I am not sure about azeurus.
Most of the time you put manually installed packages in /usr/local/
/usr/local is usually reserved as a special place just for local admins so that when you update your OS or upgrade between version numbers it will always be left alone.
However Azuraus is originally a windows app, so it may not have the same preferences setup as normal linux applications. Normally you have a linux app and it stores it's preferences in a hidden file in the user's home directory. This is done because users have no or very little rights outside their home directory. In Windows however users have rights or don't have rights depending on the program and most of the time preferences are kept outside the home directory in a file called the registry.
So it may turn out that users have to have rights to the azuraus directory, in case it won't work because azuraus was designed as a single user aplication, unlike most Linux aps which are designed to be used in a Unix multiuser enviroment.
However if azuraus handles things correctly then you generally put it the azuarus in /usr/local/share
and put this script in /usr/local/bin
#! /usr/local/env bash
cd /usr/local/share/azureus
./azureus
and that should work. But I don't think it's that intellegent, being it's a mostly windows app.

Work order 1:
Answer these questions from the forum post on installing Azureus:
(a) Where, according to the post, do manually installed packages usually go?
(b) Where does a Linux application normally store its preferences?
(c) In which directory should the script be placed?
Work order 2: Edit the forum post on installing Azureus. Rewrite everything from "I am not sure" down to "be left alone.", replacing "local admins" with "system administrators".
Work order 3:
For each statement, say whether it agrees with the forum post on installing Azureus. Quote the words that decide it.
(a) Azureus was originally a Windows application.
(b) In Windows, preferences are usually kept inside the home directory.
(c) /usr/local is changed when the operating system is updated.

Images with localized body landmarks:
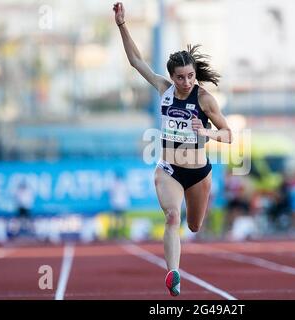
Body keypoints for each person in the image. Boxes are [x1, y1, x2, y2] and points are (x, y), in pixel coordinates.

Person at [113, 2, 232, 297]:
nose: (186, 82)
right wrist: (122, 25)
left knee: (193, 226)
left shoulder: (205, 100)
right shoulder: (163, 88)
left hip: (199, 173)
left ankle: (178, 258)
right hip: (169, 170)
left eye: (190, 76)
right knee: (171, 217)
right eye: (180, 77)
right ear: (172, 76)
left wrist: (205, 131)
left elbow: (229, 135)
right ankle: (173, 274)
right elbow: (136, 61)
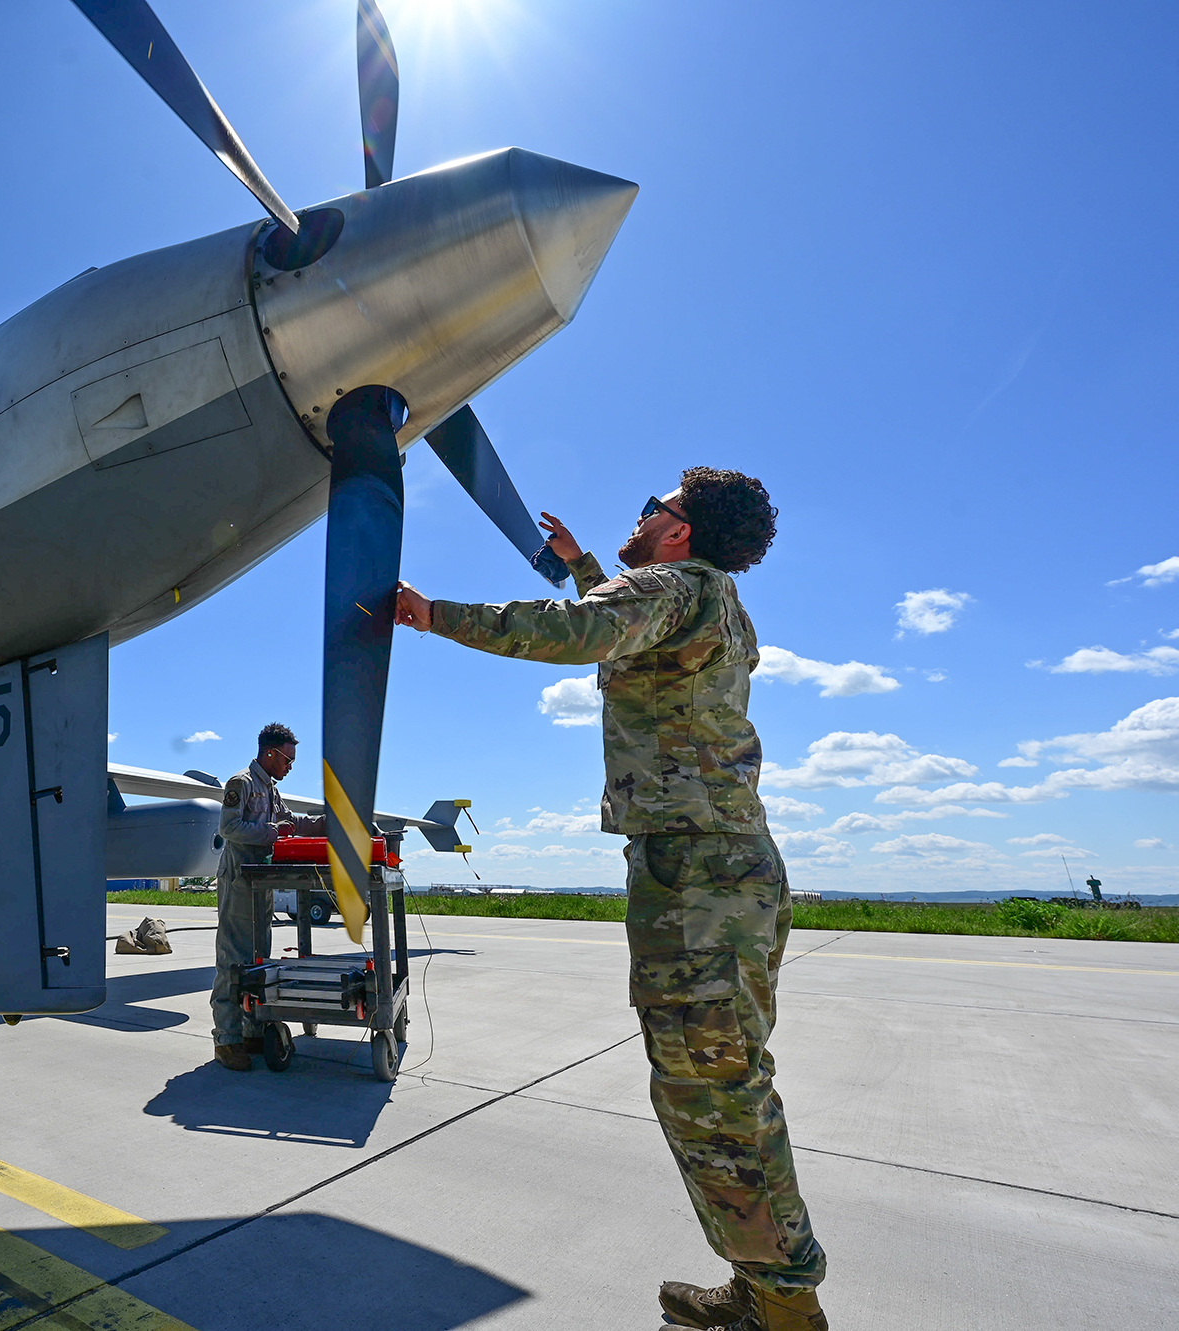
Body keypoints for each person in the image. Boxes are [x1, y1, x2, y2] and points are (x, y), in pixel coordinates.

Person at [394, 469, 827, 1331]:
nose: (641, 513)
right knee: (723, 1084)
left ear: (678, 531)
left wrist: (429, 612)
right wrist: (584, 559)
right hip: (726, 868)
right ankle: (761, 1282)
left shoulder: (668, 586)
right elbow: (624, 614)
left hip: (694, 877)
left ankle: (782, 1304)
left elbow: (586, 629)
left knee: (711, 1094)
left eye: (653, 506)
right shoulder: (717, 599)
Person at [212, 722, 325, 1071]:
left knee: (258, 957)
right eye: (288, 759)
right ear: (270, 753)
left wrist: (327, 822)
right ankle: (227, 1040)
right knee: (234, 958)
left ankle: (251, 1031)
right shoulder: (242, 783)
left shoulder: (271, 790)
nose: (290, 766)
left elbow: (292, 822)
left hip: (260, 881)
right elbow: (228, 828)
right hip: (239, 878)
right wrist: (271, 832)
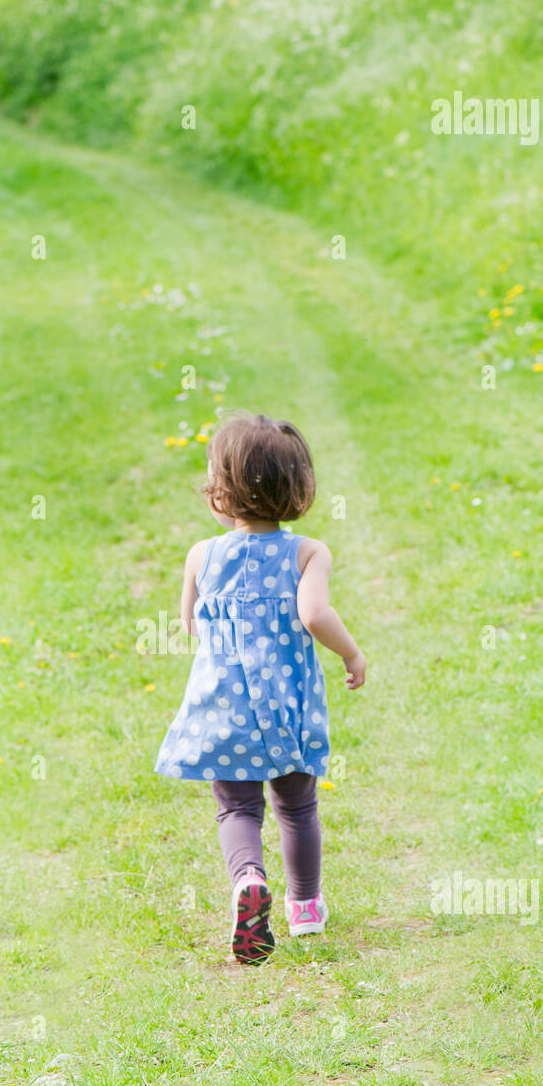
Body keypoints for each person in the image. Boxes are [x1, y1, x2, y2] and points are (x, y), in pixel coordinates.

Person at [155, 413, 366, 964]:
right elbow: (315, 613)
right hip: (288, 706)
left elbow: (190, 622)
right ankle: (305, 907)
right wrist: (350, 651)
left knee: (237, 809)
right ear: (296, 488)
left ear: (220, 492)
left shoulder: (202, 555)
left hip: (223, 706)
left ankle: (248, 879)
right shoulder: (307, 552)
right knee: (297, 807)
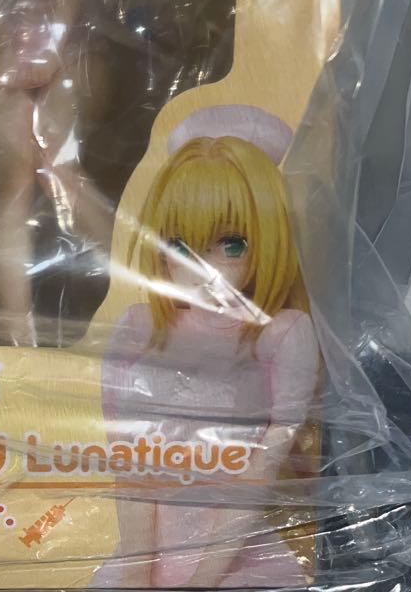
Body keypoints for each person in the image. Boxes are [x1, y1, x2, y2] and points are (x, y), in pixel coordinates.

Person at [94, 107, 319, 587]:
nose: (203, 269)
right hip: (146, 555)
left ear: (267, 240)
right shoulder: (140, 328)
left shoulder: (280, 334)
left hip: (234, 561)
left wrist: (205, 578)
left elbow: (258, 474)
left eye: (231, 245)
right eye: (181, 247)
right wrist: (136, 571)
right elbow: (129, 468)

Written response 1:
(a) In /usr/local/.
(b) In a hidden file in the user's home directory.
(c) In /usr/local/bin.

Written response 2:
I am not sure about azeurus.
Most of the time you put manually installed packages in /usr/local/
/usr/local is usually reserved as a special place just for system administrators so that when you update your OS or upgrade between version numbers it will always be left alone.

Written response 3:
(a) Yes: "Azuraus is originally a windows app"
(b) No: "most of the time preferences are kept outside the home directory in a file called the registry"
(c) No: "it will always be left alone"